Comunicati Stampa
Ministero dell'Interno, 15.07.2010
Conferenza Stato-Città e Autonomie locali, trovato l'accordo per la determinazione dei fabbisogni standard
Il ministro dell’Interno, Roberto Maroni, ha presieduto, oggi al Viminale, la Conferenza Stato-Città e Autonomie locali.
Nel corso della riunione sono stati approvati due importanti accordi.
Il primo impegna l’ANCI, l’UPI ed il Ministero dell’Economia e delle Finanze ad una mutua collaborazione per la determinazione dei fabbisogni standard per il finanziamento delle funzioni fondamentali e dei relativi servizi di comuni, province e città metropolitane.
L’accordo darà l’avvio alla determinazione dei fabbisogni standard su un primo gruppo di significative funzioni come individuate dall’articolo 21 della legge 5 maggio 2009 n. 42. In particolare viene concordato che l’ANCI e l’UPI, avvalendosi dell’IFEL, si impegneranno a supportare il Ministero dell’Economia e delle Finanze, che opera attraverso SOSE, nell’elaborazione della metodologia necessaria per la determinazione dei fabbisogni standard, nella predisposizione e somministrazione dei questionari utili alla rilevazione dei dati degli Enti locali, nonché per la realizzazione di tutte le attività necessarie alla graduale introduzione dei fabbisogni standard.
La mutua collaborazione fra ANCI, UPI e Ministero dell’Economia e Finanze sarà, per gli aspetti operativi, disciplinata entro il 31 dicembre 2010 attraverso apposita convenzione.
Le parti si impegneranno altresì a presentare, in sede di Conferenza Stato-Città ogni sei mesi, i risultati delle attività compiute in attuazione dell’accordo anche al fine di verificare ed aggiornare le modalità operative.
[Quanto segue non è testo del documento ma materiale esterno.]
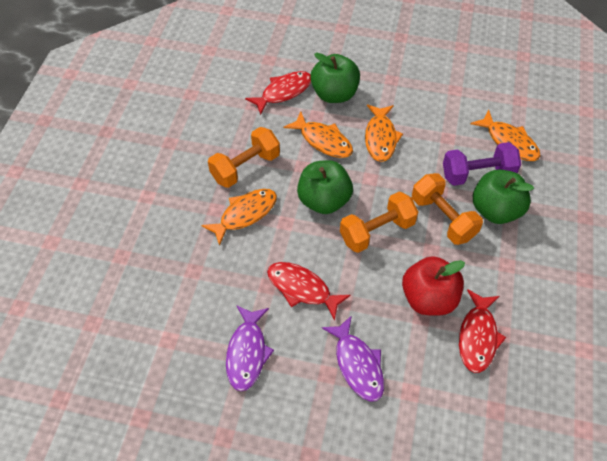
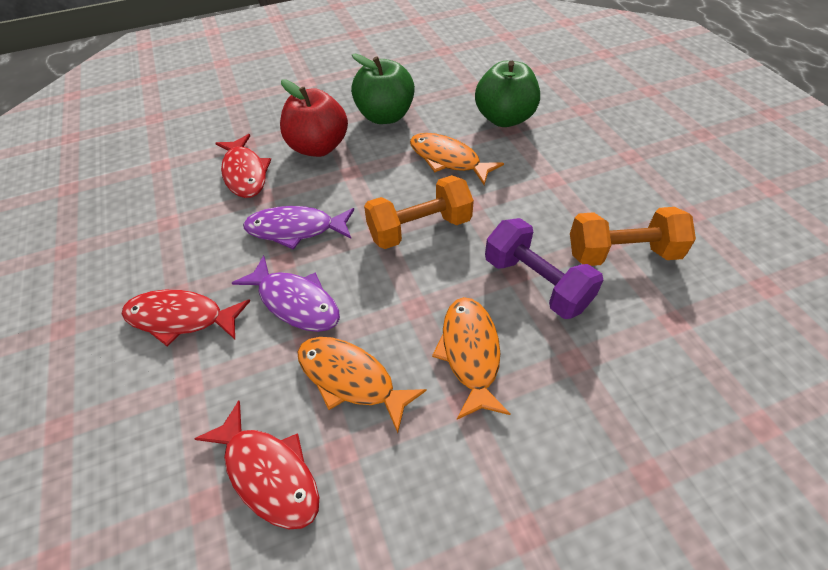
green apple: 3 -> 2
orange dumbbell: 3 -> 2
orange fish: 4 -> 3

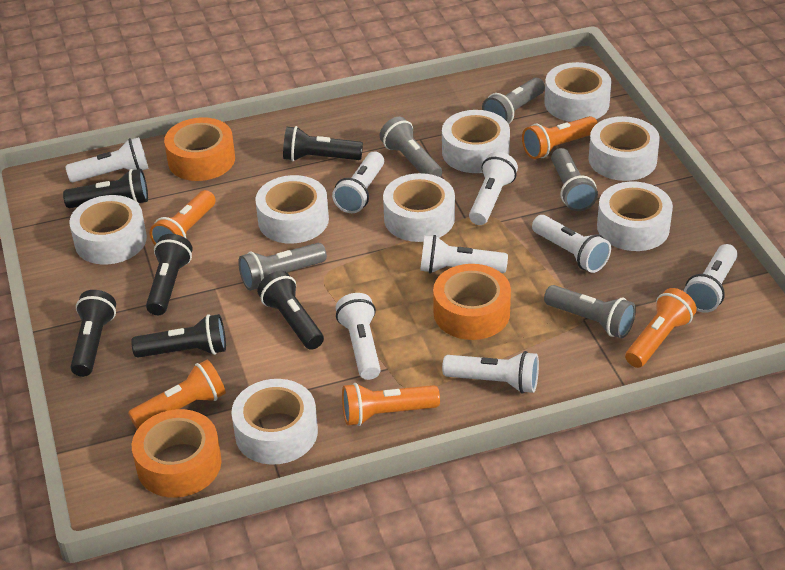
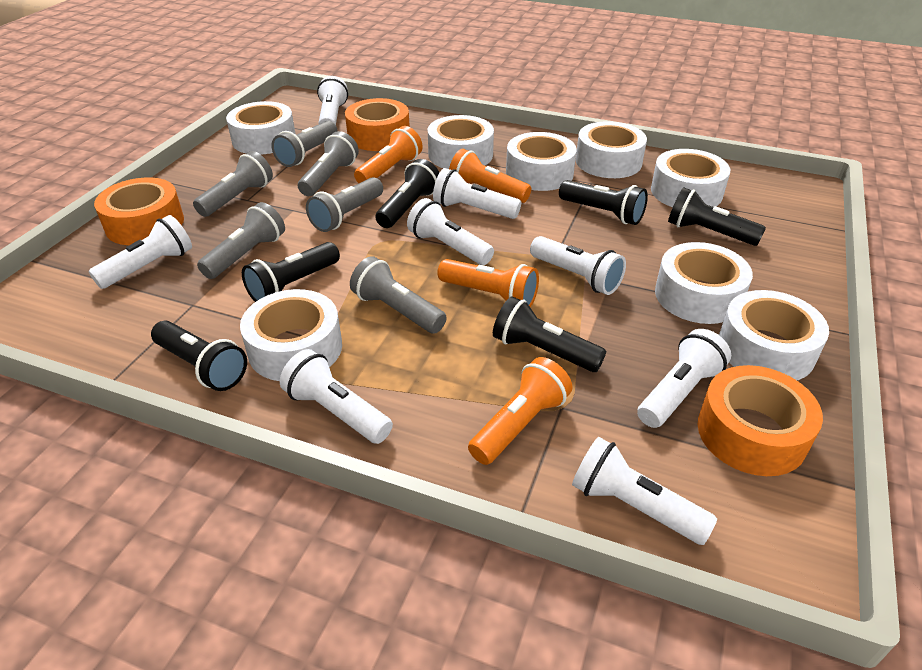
grey flashlight: 5 -> 6
orange flashlight: 5 -> 4

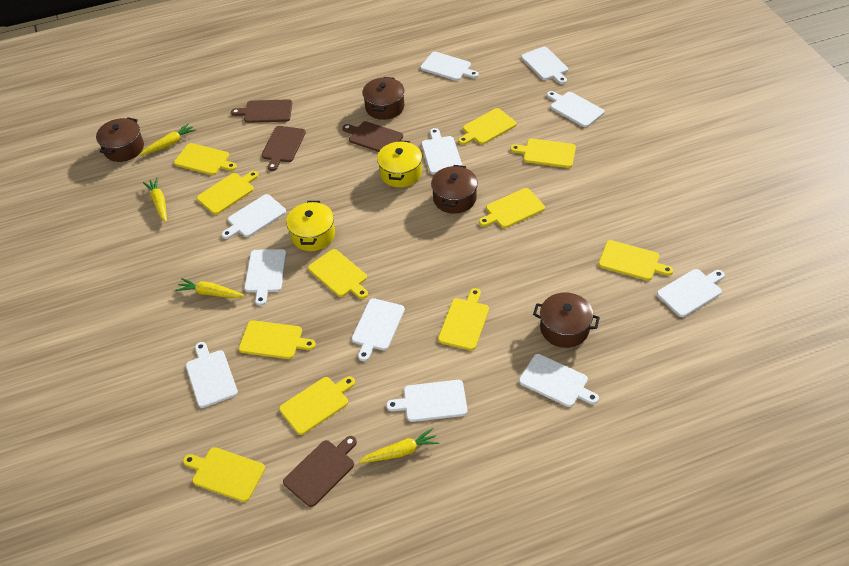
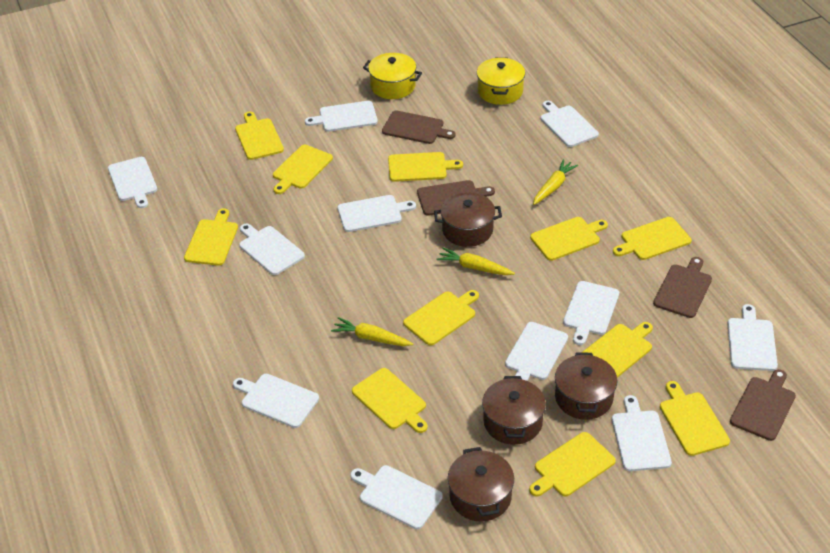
yellow carrot: 4 -> 3

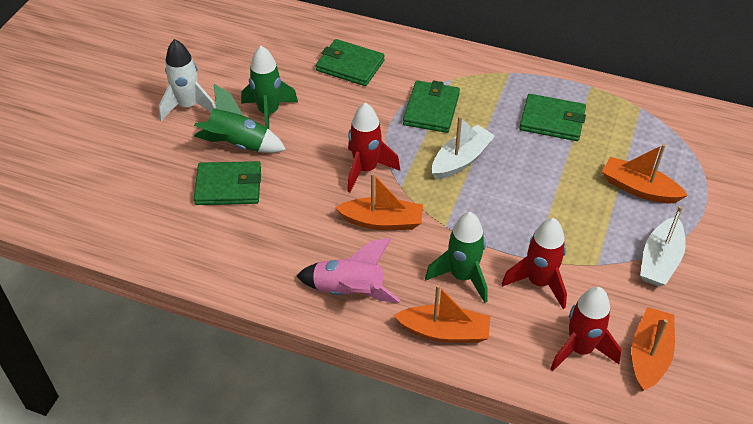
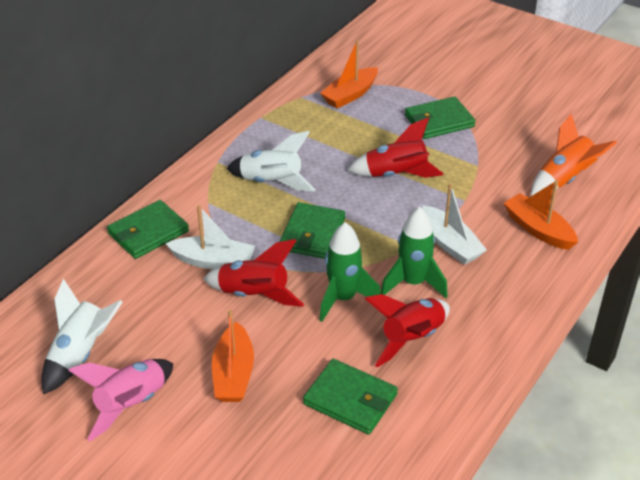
green rocket: 3 -> 2
orange boat: 4 -> 3
orange rocket: 0 -> 1
white rocket: 1 -> 2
Molto attesa anche dai Comuni l’integrazione all’accordo di Conferenza Stato-Città ed autonomie locali del 20 marzo 2008 concernente gli oneri delle Istituzioni scolastiche statali relativi al servizio di raccolta e smaltimento dei rifiuti, con il quale vengono individuate le modalità per la ripartizione tra i Comuni dell’importo di 58 milioni di euro stanziato dal Ministero dell’Istruzione, Università e Ricerca quale contributo per la definizione della situazione debitoria pregressa, sino al 2006, delle Scuole statali relativa agli oneri per il servizio di raccolta e smaltimento dei rifiuti.
In particolare, l’accordo prevede che l’ANCI, sulla base dei dati forniti dal Ministero dell’Istruzione, Università e Ricerca relativi ai plessi scolastici di ciascun Comune, provvederà a rilevare presso i Comuni i debiti pregressi delle Scuole statali relativi al servizio di raccolta e smaltimento dei rifiuti e che sulla base di tale rilevazione, da concludersi entro il 24 settembre 2010, verrà ripartito tra i Comuni interessati, proporzionalmente al debito per il periodo 2003-2006, l’importo di 58 milioni di euro.